Hypotensive Agents Reduce Bleeding in ESS
Diltiazem, esmolol, dexmedetomidine, labetalol, and clonidine were associated with improved surgical field quality and comparable safety profiles
-
By
-
Olivia Anderson
-
January 30, 2026
-
Clinical Scorecard: Hypotensive Agents Reduce Bleeding in ESS
At a Glance
| Category | Detail |
| Condition | Endoscopic Sinus Surgery (ESS) |
| Key Mechanisms | Controlled hypotension to reduce intraoperative bleeding |
| Target Population | Patients undergoing endoscopic sinus surgery for chronic inflammatory sinonasal conditions |
| Care Setting | Intraoperative surgical setting |
Key Highlights
- Diltiazem showed the greatest reduction in bleeding scores.

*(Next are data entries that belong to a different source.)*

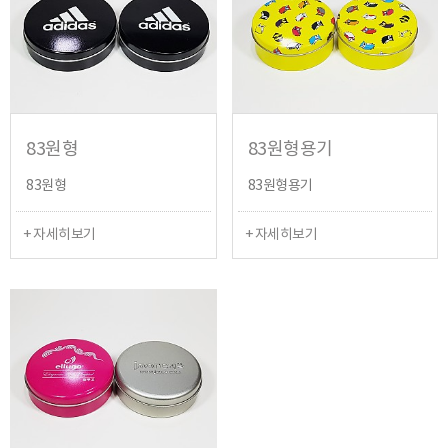
83원형
83원형용기
83원형
83원형용기
+ 자세히보기
+ 자세히보기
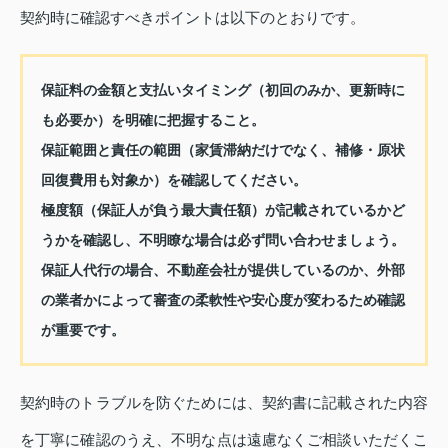
契約時に確認すべきポイントは以下のとおりです。
保証料の金額と支払いタイミング（初回のみか、更新時に
も必要か）を明確に把握すること。
保証範囲と責任の範囲（家賃滞納だけでなく、補修・原状
回復費用も対象か）を確認してください。
極度額（保証人が負う最大責任額）が記載されているかど
うかを確認し、不明瞭な場合は必ず問い合わせましょう。
保証人代行の場合、不動産会社が提供しているのか、外部
の業者かによって審査の柔軟性や安心度が変わるため確認
が重要です。
契約時のトラブルを防ぐためには、契約書に記載された内容
を丁寧に確認のうえ、不明な点は遠慮なくご相談いただくこ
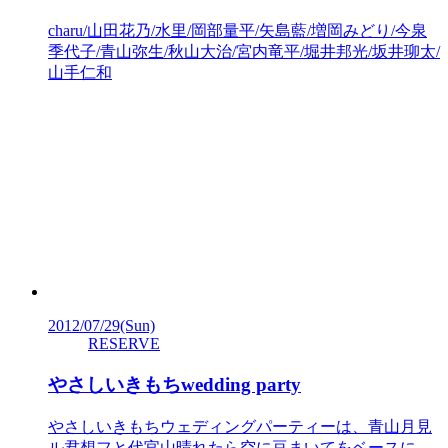
charu/山田花乃/水里/岡部量平/矢島藍/増岡みどり/今泉
季代子/青山弥生/秋山大治/宮内竜平/堀井邦光/坂井珋太/
山手仁和
2012/07/29
(Sun)
RESERVE
やさしいきもちwedding party
やさしいきもちウェディングパーティーは、青山月見
ル君想フと代官山晴れたら空に豆まいてをベースに、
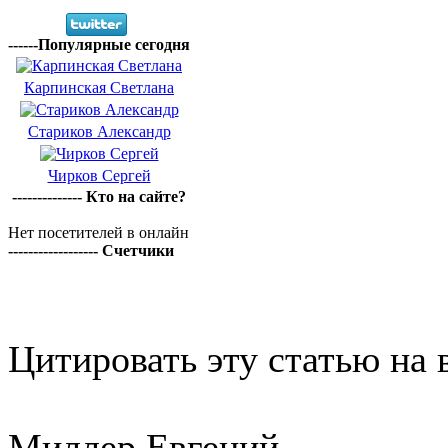
------Популярные сегодня
Карпинская Светлана
Стариков Александр
Чирков Сергей
-------------- Кто на сайте?
Нет посетителей в онлайн
------------------ Счетчики
Цитировать эту статью на 
Миллер Евгений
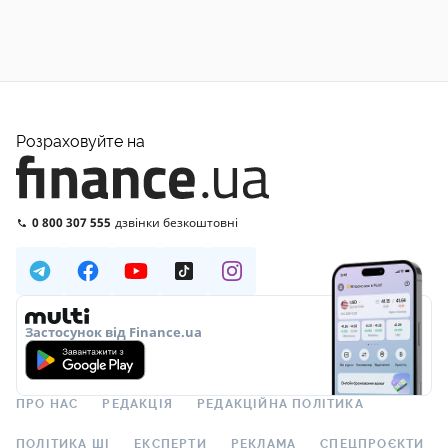
Розраховуйте на
0 800 307 555
дзвінки безкоштовні
Застосунок від Finance.ua
ПРО НАС
РЕДАКЦІЯ
РЕДАКЦІЙНА ПОЛІТИКА
ПОЛІТИКА ШІ
ЕКСПЕРТИ
РЕКЛАМА
СПЕЦПРОЄКТИ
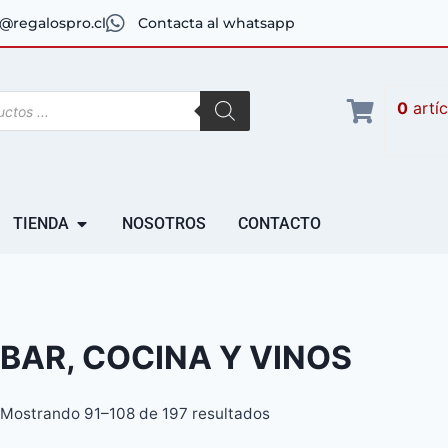
@regalospro.cl
Contacta al whatsapp
0
artí
TIENDA
NOSOTROS
CONTACTO
BAR, COCINA Y VINOS
Mostrando 91–108 de 197 resultados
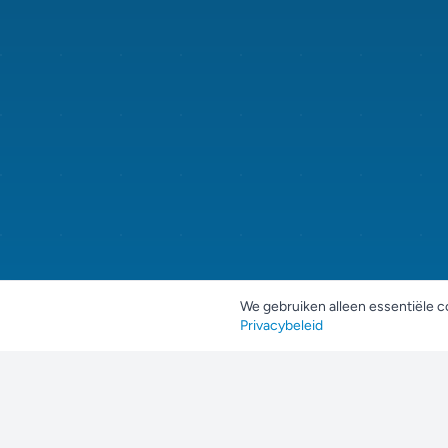
We gebruiken alleen essentiële c
Privacybeleid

- Dexmedetomidine significantly lowered mean arterial pressure by approximately 30 mm Hg.
- Esmolol and labetalol associated with shorter emergence times.
- Safety profiles were comparable across all agents studied.
- Variability in dosing and outcome definitions may limit generalizability.
Guideline-Based Recommendations
Diagnosis
- Assess chronic rhinosinusitis and nasal polyposis indications for ESS.
Management
- Select hypotensive agents based on bleeding control, hemodynamic stability, and recovery time.
Monitoring & Follow-up
- Monitor intraoperative bleeding scores and hemodynamic parameters.
Risks
- Consider variability in subjective measures of bleeding and visualization.
Patient & Prescribing Data
Patients undergoing ESS with chronic sinonasal conditions.
Agent selection should be tailored to individual patient characteristics and procedural goals.
Clinical Best Practices
- Utilize multiple pharmacologic options for controlled hypotension during ESS.
- Standardize timing and dosing protocols in future studies.
- Emphasize individualized treatment strategies.